# Does Bott periodicity imply homotopy equivalences?

1. Aug 13, 2015

### nonequilibrium

Hello!

Trying to learn some basics of (topological) K-theory and came up with the following question:

From what I can gather, we can define (complex, topological) K-theory as $K^n(X) = [X, B^n Gr^\infty(m)]$ with m going to infinity (indeed for m large enough, the answer is independent of it) and where B is taking the classifying space (this means: for any topological space X, we define BX such that $\Omega (B X) = X$ where $\Omega$ takes the loop space).

Let me know if so far I have made a mistake.

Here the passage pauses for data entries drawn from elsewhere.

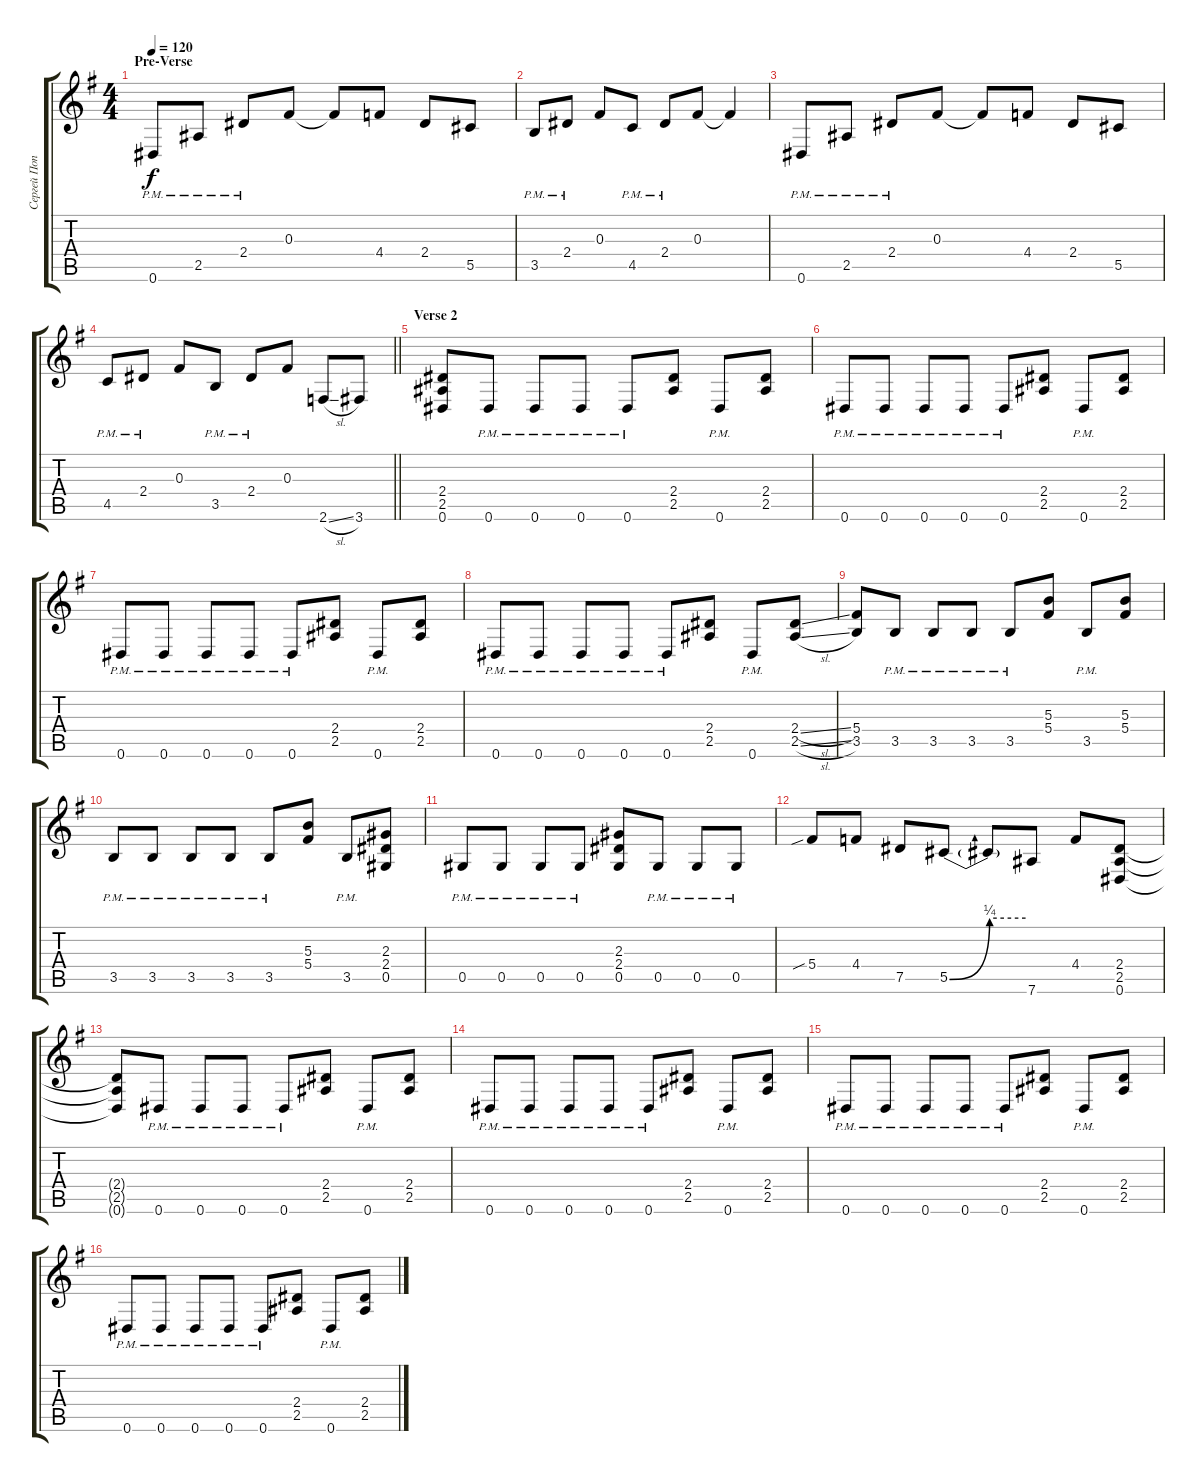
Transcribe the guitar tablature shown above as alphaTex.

\track ("Сергей Попов" "Сергей Поп") {instrument distortionguitar}
\staff {score tabs}
\tuning (Eb4 Bb3 Gb3 Db3 Ab2 Eb2) {hide}
\ts (4 4)
\section ("" "Pre-Verse")
\tempo 120
\clef g2
\ks g
0.6{pm}.8{dy f} 2.5{pm}.8 2.4{pm}.8 0.3.8 0.3{t}.8 4.4.8 2.4.8 5.5.8 |
3.5{pm}.8 2.4{pm}.8 0.3.8 4.5{pm}.8 2.4{pm}.8 0.3.8 0.3{t}.4 |
0.6{pm}.8 2.5{pm}.8 2.4{pm}.8 0.3.8 0.3{t}.8 4.4.8 2.4.8 5.5.8 |
\barLineRight lightlight
4.5{pm}.8 2.4{pm}.8 0.3.8 3.5{pm}.8 2.4{pm}.8 0.3.8 2.6{sl}.8 3.6.8 |
\section ("" "Verse 2")
(2.4 2.5 0.6).8 0.6{pm}.8 0.6{pm}.8 0.6{pm}.8 0.6{pm}.8 (2.4 2.5).8 0.6{pm}.8 (2.4 2.5).8 |
0.6{pm}.8 0.6{pm}.8 0.6{pm}.8 0.6{pm}.8 0.6{pm}.8 (2.4 2.5).8 0.6{pm}.8 (2.4 2.5).8 |
0.6{pm}.8 0.6{pm}.8 0.6{pm}.8 0.6{pm}.8 0.6{pm}.8 (2.4 2.5).8 0.6{pm}.8 (2.4 2.5).8 |
0.6{pm}.8 0.6{pm}.8 0.6{pm}.8 0.6{pm}.8 0.6{pm}.8 (2.4 2.5).8 0.6{pm}.8 (2.4{sl} 2.5{sl}).8 |
(5.4 3.5).8 3.5{pm}.8 3.5{pm}.8 3.5{pm}.8 3.5{pm}.8 (5.3 5.4).8 3.5{pm}.8 (5.3 5.4).8 |
3.5{pm}.8 3.5{pm}.8 3.5{pm}.8 3.5{pm}.8 3.5{pm}.8 (5.3 5.4).8 3.5{pm}.8 (2.3 2.4 0.5).8 |
0.5{pm}.8 0.5{pm}.8 0.5{pm}.8 0.5{pm}.8 (2.3 2.4 0.5).8 0.5{pm}.8 0.5{pm}.8 0.5{pm}.8 |
5.4{sib}.8 4.4.8 7.5.8 5.5{be (bend 0 0 60 1)}.8 5.5{be (hold 0 1 60 1) t}.8 7.6.8 4.4.8 (2.4 2.5 0.6).8 |
(2.4{t} 2.5{t} 0.6{t}).8 0.6{pm}.8 0.6{pm}.8 0.6{pm}.8 0.6{pm}.8 (2.4 2.5).8 0.6{pm}.8 (2.4 2.5).8 |
0.6{pm}.8 0.6{pm}.8 0.6{pm}.8 0.6{pm}.8 0.6{pm}.8 (2.4 2.5).8 0.6{pm}.8 (2.4 2.5).8 |
0.6{pm}.8 0.6{pm}.8 0.6{pm}.8 0.6{pm}.8 0.6{pm}.8 (2.4 2.5).8 0.6{pm}.8 (2.4 2.5).8 |
0.6{pm}.8 0.6{pm}.8 0.6{pm}.8 0.6{pm}.8 0.6{pm}.8 (2.4 2.5).8 0.6{pm}.8 (2.4{sl} 2.5{sl}).8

As an illustration this tells us $K^0(X) = [X,Gr^\infty]$ (where I have implicitly taken the limit $m \to \infty$) which indeed classifies vector bundles on X up to (stable) isomorphism/equivalence.

So Bott periodicity tells us $K^n(X) \cong K^{n+2}(X)$. In other words it tells us $[X, B^n Gr^\infty] \cong [X, B^{n+2} Gr^\infty]$. My question is: have I made a mistake, or does Bott periodicity imply

$$\boxed{ B^n Gr^\infty \simeq B^{n+2} Gr^\infty} \;?$$

To focus on a specific example, let's take n = -1. Then this would tell us that the classifying space of the infinite Grassmannian is homotopic to U(n) (for n large enough). Is this true?...

EDIT: It seems wikipedia agrees with the above bold statements. However, not completely. For example it implies that in fact $B^2 Gr^\infty \simeq \mathbb Z \times Gr^\infty$. This seems weird, as I wouldn't expect $[X, Gr^\infty ] \cong [X, \mathbb Z \times Gr^\infty ]$ ... Do we have to take reduced cohomology/mod out by something to make it all work, or does it work like this anyway and do I just fail to see it?

2. Aug 14, 2015

### nonequilibrium

Aha, I have realized the answer. The key point is that $[X,Y] \cong [X,Y \times \mathbb Z]$ since in these contexts we are looking at *base point preserving* maps, which are insensitive to the number of disconnected components.